======== Recorded data

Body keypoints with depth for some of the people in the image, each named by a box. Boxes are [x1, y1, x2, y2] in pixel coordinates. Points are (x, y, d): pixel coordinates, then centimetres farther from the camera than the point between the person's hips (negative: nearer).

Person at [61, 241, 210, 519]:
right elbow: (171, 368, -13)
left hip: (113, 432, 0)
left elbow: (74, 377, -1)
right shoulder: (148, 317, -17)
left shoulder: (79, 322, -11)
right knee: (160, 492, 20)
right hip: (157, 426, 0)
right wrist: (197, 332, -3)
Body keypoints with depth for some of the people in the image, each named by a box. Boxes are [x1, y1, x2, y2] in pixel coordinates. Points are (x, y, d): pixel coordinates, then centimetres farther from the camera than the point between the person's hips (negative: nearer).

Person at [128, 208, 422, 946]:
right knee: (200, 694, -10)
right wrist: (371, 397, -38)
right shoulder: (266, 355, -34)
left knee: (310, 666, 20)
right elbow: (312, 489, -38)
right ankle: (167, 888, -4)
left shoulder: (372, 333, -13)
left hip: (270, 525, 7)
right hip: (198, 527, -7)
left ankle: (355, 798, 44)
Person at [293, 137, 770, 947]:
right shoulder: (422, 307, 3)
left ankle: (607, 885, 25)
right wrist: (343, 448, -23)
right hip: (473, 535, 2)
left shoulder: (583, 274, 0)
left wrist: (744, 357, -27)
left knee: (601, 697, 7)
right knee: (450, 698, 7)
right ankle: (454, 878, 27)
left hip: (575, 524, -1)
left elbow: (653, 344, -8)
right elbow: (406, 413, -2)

================
======== Recorded data

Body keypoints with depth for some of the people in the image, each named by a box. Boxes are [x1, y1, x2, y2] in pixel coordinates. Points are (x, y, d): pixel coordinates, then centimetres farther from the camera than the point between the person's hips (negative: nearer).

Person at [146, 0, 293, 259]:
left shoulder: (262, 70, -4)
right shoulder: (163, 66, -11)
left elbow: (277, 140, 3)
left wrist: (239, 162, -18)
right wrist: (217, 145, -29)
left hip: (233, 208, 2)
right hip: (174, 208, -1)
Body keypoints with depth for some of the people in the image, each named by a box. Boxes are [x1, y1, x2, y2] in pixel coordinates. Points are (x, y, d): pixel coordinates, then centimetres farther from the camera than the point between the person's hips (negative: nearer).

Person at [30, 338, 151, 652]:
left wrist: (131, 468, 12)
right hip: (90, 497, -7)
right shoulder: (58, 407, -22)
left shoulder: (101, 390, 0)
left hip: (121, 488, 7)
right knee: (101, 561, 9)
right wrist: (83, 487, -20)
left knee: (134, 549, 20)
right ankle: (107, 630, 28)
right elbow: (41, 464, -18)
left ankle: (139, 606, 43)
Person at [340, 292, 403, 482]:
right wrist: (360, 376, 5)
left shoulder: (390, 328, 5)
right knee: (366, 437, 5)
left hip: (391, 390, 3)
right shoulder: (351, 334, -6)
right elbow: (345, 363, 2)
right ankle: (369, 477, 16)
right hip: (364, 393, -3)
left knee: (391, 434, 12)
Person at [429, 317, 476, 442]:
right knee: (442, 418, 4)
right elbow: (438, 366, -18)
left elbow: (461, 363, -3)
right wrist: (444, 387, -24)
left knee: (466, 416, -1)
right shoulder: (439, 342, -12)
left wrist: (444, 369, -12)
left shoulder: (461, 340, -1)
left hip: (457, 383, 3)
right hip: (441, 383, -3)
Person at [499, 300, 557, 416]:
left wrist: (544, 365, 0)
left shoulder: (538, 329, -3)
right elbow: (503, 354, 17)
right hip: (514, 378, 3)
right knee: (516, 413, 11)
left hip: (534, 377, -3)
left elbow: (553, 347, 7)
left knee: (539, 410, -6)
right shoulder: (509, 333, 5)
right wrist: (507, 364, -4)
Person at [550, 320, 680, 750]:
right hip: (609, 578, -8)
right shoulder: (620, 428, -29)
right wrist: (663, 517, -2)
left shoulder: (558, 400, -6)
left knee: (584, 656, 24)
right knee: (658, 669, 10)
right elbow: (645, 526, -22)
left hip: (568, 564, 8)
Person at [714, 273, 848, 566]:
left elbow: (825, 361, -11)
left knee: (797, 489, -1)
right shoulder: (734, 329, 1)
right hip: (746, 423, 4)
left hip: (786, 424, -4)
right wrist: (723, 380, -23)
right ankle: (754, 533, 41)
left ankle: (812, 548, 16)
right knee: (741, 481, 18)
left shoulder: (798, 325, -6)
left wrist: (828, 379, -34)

================

▶ _Problem to work on_: Beginning with the line containing "left knee: (466, 416, -1)" in the material above, copy every line exactly until you have copied the line containing "left shoulder: (538, 329, -3)".

▶ _Completed task_:
left knee: (466, 416, -1)
right shoulder: (439, 342, -12)
left wrist: (444, 369, -12)
left shoulder: (461, 340, -1)
left hip: (457, 383, 3)
right hip: (441, 383, -3)
Person at [499, 300, 557, 416]:
left wrist: (544, 365, 0)
left shoulder: (538, 329, -3)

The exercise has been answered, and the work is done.